Ces dernières semaines, les banques centrales ont inondé les marchés de sommes gigantesques, espérant ainsi éviter une crise analogue à celle de 1929. Nombre de gouvernements sont intervenus à hauteur de plusieurs centaines de milliards. Ils achètent aux banques leurs titres «modernes» dont aujourd’hui plus personne ne veut et que les médias dénomment souvent «vieux papiers». Ils nationalisent des banques, en totalité ou en partie. Ces derniers jours la Suisse aussi s’y est mise, par le biais des mesures en faveur de l’UBS. Les USA et d’autres pays sont prêts à déverser encore des milliards par centaines pour ranimer la conjoncture.

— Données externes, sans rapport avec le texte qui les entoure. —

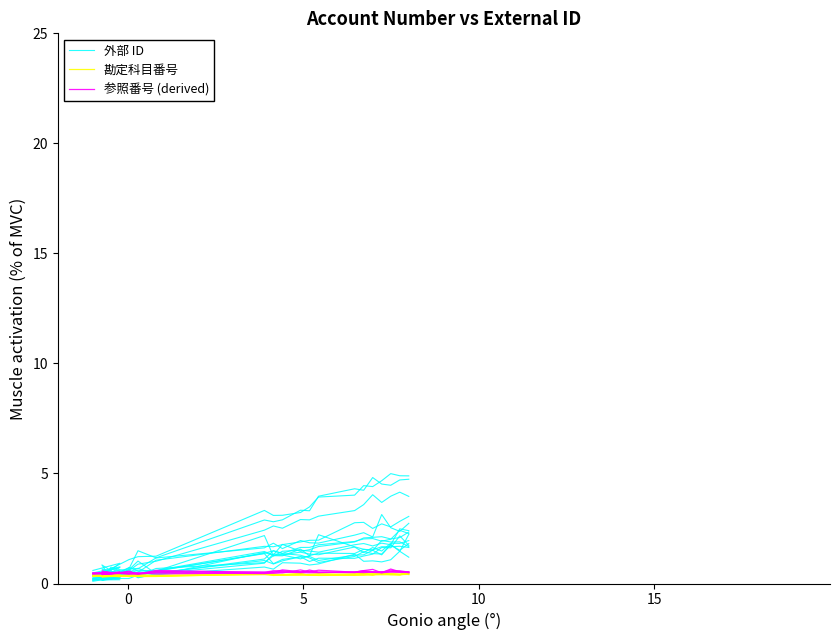

Rank the series by their maximum value, from lowest to highest.

勘定科目番号, 参照番号 (derived), 外部 ID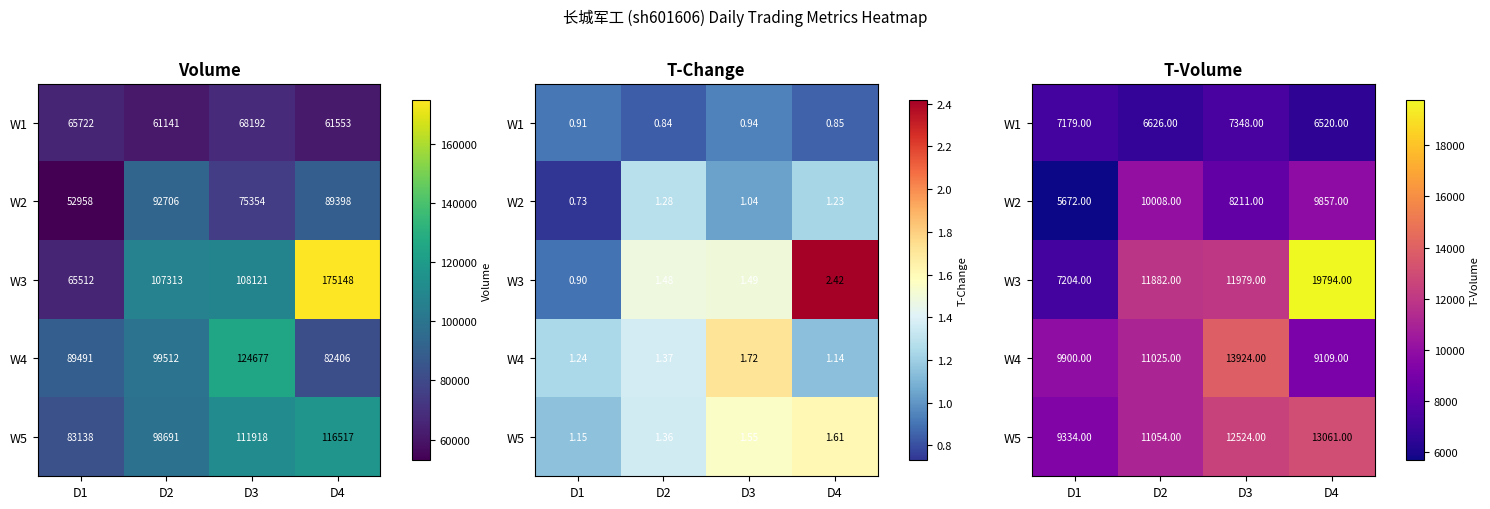

Which has a higher value, D3 or D1?

D3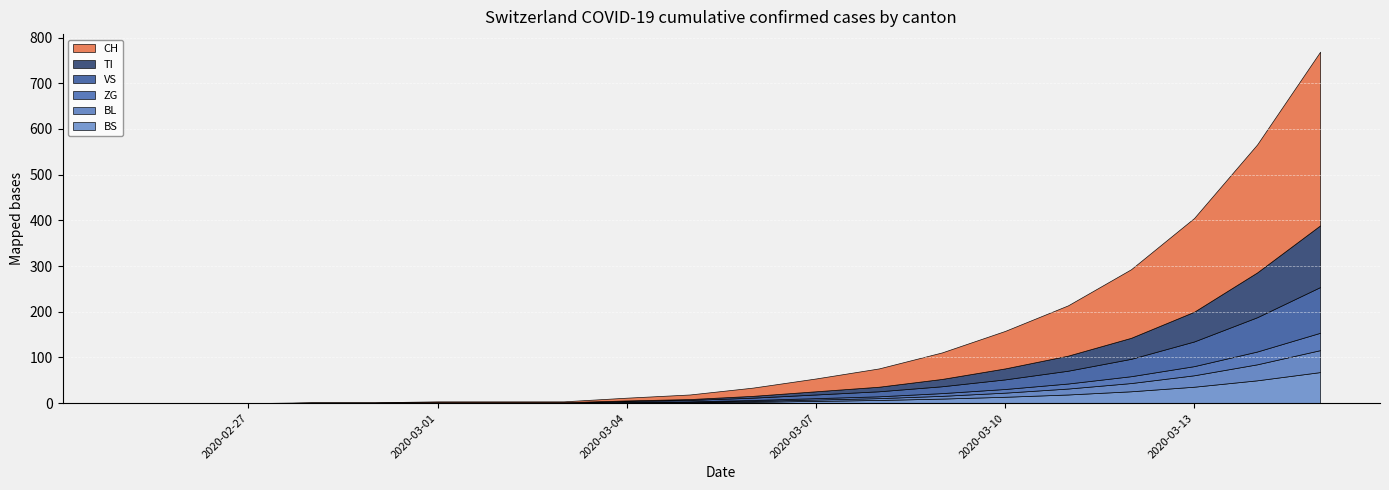

Reading left to right, transcribe all the data shown in this chart.

TI: 2020-02-25=0	2020-02-26=0	2020-02-27=0	2020-02-28=0	2020-02-29=0	2020-03-01=0	2020-03-02=0	2020-03-03=0	2020-03-04=1	2020-03-05=2	2020-03-06=4	2020-03-07=7	2020-03-08=10	2020-03-09=16	2020-03-10=24	2020-03-11=33	2020-03-12=46	2020-03-13=65	2020-03-14=98	2020-03-15=135
VS: 2020-02-25=0	2020-02-26=0	2020-02-27=0	2020-02-28=1	2020-02-29=1	2020-03-01=1	2020-03-02=1	2020-03-03=1	2020-03-04=2	2020-03-05=3	2020-03-06=5	2020-03-07=8	2020-03-08=11	2020-03-09=15	2020-03-10=21	2020-03-11=28	2020-03-12=38	2020-03-13=54	2020-03-14=75	2020-03-15=100
ZG: 2020-02-25=0	2020-02-26=0	2020-02-27=0	2020-02-28=0	2020-02-29=0	2020-03-01=1	2020-03-02=1	2020-03-03=1	2020-03-04=1	2020-03-05=1	2020-03-06=2	2020-03-07=3	2020-03-08=4	2020-03-09=6	2020-03-10=8	2020-03-11=11	2020-03-12=15	2020-03-13=20	2020-03-14=28	2020-03-15=38
BL: 2020-02-25=0	2020-02-26=0	2020-02-27=0	2020-02-28=0	2020-02-29=0	2020-03-01=0	2020-03-02=0	2020-03-03=0	2020-03-04=1	2020-03-05=1	2020-03-06=2	2020-03-07=3	2020-03-08=4	2020-03-09=6	2020-03-10=9	2020-03-11=13	2020-03-12=18	2020-03-13=25	2020-03-14=35	2020-03-15=48
BS: 2020-02-25=0	2020-02-26=0	2020-02-27=0	2020-02-28=0	2020-02-29=0	2020-03-01=0	2020-03-02=0	2020-03-03=0	2020-03-04=1	2020-03-05=2	2020-03-06=3	2020-03-07=5	2020-03-08=7	2020-03-09=10	2020-03-10=14	2020-03-11=19	2020-03-12=26	2020-03-13=36	2020-03-14=50	2020-03-15=68
CH: 2020-02-25=0	2020-02-26=0	2020-02-27=0	2020-02-28=1	2020-02-29=1	2020-03-01=2	2020-03-02=2	2020-03-03=2	2020-03-04=6	2020-03-05=10	2020-03-06=18	2020-03-07=28	2020-03-08=40	2020-03-09=58	2020-03-10=82	2020-03-11=110	2020-03-12=150	2020-03-13=205	2020-03-14=280	2020-03-15=380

Les gouvernements seraient-ils tout-puissants, à l’instar de Dieu le Père? A quoi tout cela servira-t-il? Cela suffira-t-il à rétablir la confiance? Cela rassure momentanément – et encore. Les erreurs des dernières décennies n’en seront pas effacées pour autant. De surcroît les gouvernements ne disposent pas de cet argent; ils sont eux-mêmes assis sur des montagnes de dettes. Eux non plus n’ont pas épargné et constitué des réserves pour les périodes de vaches maigres. Bien au contraire, les réserves d’or entassées dans ce but par les générations précédentes ont parfois été vendues car elles seraient désormais «superflues».
Une réorganisation du système financier est imminente. De nombreux «sommets» européens ou même mondiaux sont prévus en novembre. On entend dire beaucoup de choses. On expérimente les taux de change fixes. Sarkozy, l’actuel Président de l’UE, veut créer dans l’espace de l’Euro une gouvernance économique à même de contrôler le système bancaire. Le FMI veut contrôler toutes les banques. Et ainsi de suite. Autrement dit: le système bancaire doit être soumis à un contrôle d’en haut, central et transfrontalier. Est-ce la bonne solution?
Une autre solution existe, en partant de la base, et qui a fait ses preuves. Il y a deux cents ans déjà que les écrits de Jeremias Gotthelf et Heinrich Zschokke nous ont montré la voie. «Tu vois, c’est une caisse où on peut mettre son argent quand on n’en a pas besoin, jusqu’à ce qu’on en ait besoin, et entretemps on te verse un petit intérêt, et ton argent est bien à l’abri, il ne lui arrive rien.» Existe-t-il un modèle qui suive ce principe? Les banques coopératives (de crédit mutuel) à ancrage régional et national pourraient servir de modèle.

2005 est décrété année interna­tionale du microcrédit par l’ONU
Les microcrédits sont des prestations bancaires destinées à aider des gens pauvres mais exerçant une activité économique. Ils se situent en général entre 50 et 100 francs suisses. «Dans la microfinance, nous voyons une application de l’idée de Raiffeisen. En soutenant les gens à l’échelle locale, nous pouvons arriver à un équilibre global.»